__Instructions__:
**1)** List every issue that the passage on schematic development says may come up early in CE discussions.
**2)** In the passage on schematic development, where may packages or device types be placed once they are selected from a QPL or AVL?

__Exercise text__:

= Beginning of Section =

During this very early stage it is not possible to visualize all design or process requirements, but a baseline may be established. Over time, deviations and compromises will be realized and forthcoming. Now it is easy to track them, so things don't stray into an arena no one ever has entered. Once the checklist is initiated, it is possible to resume the conceptual phase while assuring traceability to its origin.

Design project input may be as simple as describing requirements for a personal computer, a network consisting of several, or components required therein. Again, output may consist of a simple block diagram showing all major product elements. It provides input directly to the schematic development phase with device design level selection considered after.

SCHEMATIC DEVELOPMENT

This phase requires creating a preliminary schematic for output to the next design phase. The schematic takes input as the basic block diagram to a higher detail level and provides graphic information concerning what comprises each block. Also, it must be concurrently developed to satisfy package requirements initially considered in the device selection phase following.

In a computer system, a graphics card - as a single block example, is detailed to a proposed component level including how each device is connected electrically. It provides no information about packages or device types and their mounting locations on the PCB, but thought always must be on them. This comes as part of concurrent device selection process. Again, this requires input from all team members to ensure more effective, efficient phase management through acceptance.

During initial schematic development, many important design considerations may be clarified and noted for early evolution to possible design rule status. This type thinking must start at the schematic level while using available internal or industry guidelines. This is not jumping ahead. It is concurrence at work. Therefore, it is not the responsibility of the EE alone to bear the burden though advice should be given and considered. The rest of the team provides input for earlier, quicker, better decision making during this phase instead of having to go through endless schematic level design reviews.

Note: I know of few organizations using this approach except for those doing highly advanced commercial or aerospace work. This is a target rich environment begging opportunity exploration. You can't start too early developing rules for earlier success.

Other issues may crop up early in CE discussions. They may involve device reliability or even solderability. Also, moisture or thermal requirements may be issues for early concurrent thinking as it may not be possible to use some plastic devices under either high moisture or temperature conditions. This may directly affect the EE's decisions on how to formulate an acceptable schematic as early as possible. It must be said again, it is not too soon during this phase to make these considerations and judgements.

Once packages or device types are selected from a qualified parts list (QPL), or approved vendor list (AVL), they may be placed on a preliminary bill of materials (BOM). This process may begin life during the schematic development phase to save even more time. After this, it becomes more clearly apparent which device or package types are best suited to design, manufacturing, and test processes. When the schematic phase, using DFM/CE to best advantage, is complete, the device selection phase begins and is made easier with additional CE having been effected during the schematic phase.

= End of Section =

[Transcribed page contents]
= Beginning of Section =

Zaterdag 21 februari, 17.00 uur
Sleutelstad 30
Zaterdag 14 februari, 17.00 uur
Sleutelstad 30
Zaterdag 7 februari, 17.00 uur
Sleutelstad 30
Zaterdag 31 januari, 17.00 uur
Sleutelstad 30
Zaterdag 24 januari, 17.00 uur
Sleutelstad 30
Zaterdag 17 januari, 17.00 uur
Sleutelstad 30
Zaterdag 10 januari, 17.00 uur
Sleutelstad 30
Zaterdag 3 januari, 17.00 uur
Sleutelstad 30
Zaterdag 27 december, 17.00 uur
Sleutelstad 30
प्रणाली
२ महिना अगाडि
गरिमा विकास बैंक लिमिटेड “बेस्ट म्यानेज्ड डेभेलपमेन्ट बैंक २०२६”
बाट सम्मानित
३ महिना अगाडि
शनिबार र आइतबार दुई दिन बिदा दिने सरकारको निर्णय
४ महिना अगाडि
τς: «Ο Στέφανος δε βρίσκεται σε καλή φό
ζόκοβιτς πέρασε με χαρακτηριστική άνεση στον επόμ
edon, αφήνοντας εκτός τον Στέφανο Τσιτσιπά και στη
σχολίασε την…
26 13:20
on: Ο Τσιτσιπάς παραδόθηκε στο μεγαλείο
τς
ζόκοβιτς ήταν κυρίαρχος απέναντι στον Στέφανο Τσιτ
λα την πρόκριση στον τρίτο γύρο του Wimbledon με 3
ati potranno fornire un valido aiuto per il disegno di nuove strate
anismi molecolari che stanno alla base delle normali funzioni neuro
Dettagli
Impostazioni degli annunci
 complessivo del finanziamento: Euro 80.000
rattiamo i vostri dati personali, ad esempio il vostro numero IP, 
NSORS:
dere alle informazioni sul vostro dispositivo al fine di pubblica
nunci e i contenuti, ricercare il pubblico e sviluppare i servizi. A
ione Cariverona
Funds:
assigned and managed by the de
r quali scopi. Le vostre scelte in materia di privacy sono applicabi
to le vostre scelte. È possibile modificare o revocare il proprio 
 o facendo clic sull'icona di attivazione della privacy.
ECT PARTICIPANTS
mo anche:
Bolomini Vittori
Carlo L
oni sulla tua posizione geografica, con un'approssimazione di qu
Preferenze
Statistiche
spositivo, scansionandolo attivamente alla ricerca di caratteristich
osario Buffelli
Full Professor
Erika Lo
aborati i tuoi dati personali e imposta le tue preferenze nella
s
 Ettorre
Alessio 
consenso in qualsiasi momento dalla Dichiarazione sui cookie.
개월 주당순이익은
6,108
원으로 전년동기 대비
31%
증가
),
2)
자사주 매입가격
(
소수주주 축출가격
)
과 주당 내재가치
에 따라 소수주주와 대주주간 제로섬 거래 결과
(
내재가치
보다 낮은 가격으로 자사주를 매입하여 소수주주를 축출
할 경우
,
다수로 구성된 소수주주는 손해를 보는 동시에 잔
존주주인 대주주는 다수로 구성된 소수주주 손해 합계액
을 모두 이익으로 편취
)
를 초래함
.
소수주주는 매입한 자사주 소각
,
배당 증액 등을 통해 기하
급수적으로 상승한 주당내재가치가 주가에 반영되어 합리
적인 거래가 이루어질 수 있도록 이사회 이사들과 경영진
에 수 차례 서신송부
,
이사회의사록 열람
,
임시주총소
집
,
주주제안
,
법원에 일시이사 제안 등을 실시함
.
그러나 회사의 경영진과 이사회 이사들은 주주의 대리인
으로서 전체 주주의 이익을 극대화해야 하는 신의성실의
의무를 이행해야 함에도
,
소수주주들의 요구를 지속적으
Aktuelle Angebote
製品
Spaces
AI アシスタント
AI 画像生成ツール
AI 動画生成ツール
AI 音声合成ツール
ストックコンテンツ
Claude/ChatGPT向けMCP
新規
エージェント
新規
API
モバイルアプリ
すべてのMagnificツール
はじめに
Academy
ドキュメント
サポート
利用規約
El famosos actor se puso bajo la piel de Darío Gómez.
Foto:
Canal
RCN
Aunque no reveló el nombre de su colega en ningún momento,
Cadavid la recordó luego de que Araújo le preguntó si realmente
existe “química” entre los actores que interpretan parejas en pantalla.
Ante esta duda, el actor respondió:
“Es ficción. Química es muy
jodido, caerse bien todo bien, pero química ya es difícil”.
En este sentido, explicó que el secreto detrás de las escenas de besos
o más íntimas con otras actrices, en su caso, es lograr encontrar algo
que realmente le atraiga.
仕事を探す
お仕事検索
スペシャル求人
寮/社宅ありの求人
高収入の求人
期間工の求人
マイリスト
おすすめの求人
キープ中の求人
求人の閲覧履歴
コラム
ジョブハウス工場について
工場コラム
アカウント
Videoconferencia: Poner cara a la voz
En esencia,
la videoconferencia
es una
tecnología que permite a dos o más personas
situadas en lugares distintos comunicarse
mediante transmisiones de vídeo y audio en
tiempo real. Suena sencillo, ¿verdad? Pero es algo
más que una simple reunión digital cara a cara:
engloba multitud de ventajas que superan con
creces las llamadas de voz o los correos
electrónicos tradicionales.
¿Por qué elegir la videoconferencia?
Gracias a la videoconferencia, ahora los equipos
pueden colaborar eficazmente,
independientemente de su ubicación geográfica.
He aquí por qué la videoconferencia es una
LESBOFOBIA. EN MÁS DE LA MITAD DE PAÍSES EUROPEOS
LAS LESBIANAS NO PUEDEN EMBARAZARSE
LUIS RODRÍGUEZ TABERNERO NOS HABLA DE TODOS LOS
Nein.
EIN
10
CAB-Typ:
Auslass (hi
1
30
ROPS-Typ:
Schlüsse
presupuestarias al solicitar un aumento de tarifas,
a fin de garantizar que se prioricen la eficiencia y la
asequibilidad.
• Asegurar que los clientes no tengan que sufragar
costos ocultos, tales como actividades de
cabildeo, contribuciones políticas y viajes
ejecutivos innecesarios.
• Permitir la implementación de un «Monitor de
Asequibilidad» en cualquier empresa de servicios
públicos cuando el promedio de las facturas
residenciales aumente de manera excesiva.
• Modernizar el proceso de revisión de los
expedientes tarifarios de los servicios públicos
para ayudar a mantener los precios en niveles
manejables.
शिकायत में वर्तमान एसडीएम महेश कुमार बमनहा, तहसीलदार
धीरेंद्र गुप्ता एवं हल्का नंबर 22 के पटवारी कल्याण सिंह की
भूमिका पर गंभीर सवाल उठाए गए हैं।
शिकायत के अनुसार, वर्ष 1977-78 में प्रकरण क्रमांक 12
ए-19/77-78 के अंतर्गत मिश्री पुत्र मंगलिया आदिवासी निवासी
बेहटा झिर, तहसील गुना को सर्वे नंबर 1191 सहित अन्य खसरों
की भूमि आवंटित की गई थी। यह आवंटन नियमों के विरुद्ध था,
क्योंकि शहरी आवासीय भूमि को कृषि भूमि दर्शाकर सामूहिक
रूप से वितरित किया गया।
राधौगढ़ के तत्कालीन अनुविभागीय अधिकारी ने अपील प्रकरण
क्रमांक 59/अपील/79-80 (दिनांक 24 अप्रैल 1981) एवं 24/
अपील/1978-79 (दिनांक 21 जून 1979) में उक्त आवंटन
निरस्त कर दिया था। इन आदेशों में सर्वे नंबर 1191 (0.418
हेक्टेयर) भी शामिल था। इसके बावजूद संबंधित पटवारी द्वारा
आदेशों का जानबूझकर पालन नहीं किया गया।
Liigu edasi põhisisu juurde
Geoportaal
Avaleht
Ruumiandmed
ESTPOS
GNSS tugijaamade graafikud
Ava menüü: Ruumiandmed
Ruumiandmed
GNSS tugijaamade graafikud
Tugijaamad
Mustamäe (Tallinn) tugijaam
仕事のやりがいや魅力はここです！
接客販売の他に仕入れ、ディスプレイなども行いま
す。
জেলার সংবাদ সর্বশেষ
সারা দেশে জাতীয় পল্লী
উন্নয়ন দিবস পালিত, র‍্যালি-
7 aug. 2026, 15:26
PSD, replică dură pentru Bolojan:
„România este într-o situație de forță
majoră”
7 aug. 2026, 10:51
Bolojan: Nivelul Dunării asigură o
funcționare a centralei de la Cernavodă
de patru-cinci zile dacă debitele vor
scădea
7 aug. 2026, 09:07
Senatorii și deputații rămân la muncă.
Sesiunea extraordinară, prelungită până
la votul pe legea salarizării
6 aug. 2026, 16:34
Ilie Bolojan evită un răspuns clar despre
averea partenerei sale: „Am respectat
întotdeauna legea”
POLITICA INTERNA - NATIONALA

= End of Section =

__Answers for the tasks__:
**1)**
- Device reliability
- Solderability
- Moisture requirements
- Thermal requirements

**2)** On a preliminary bill of materials (BOM).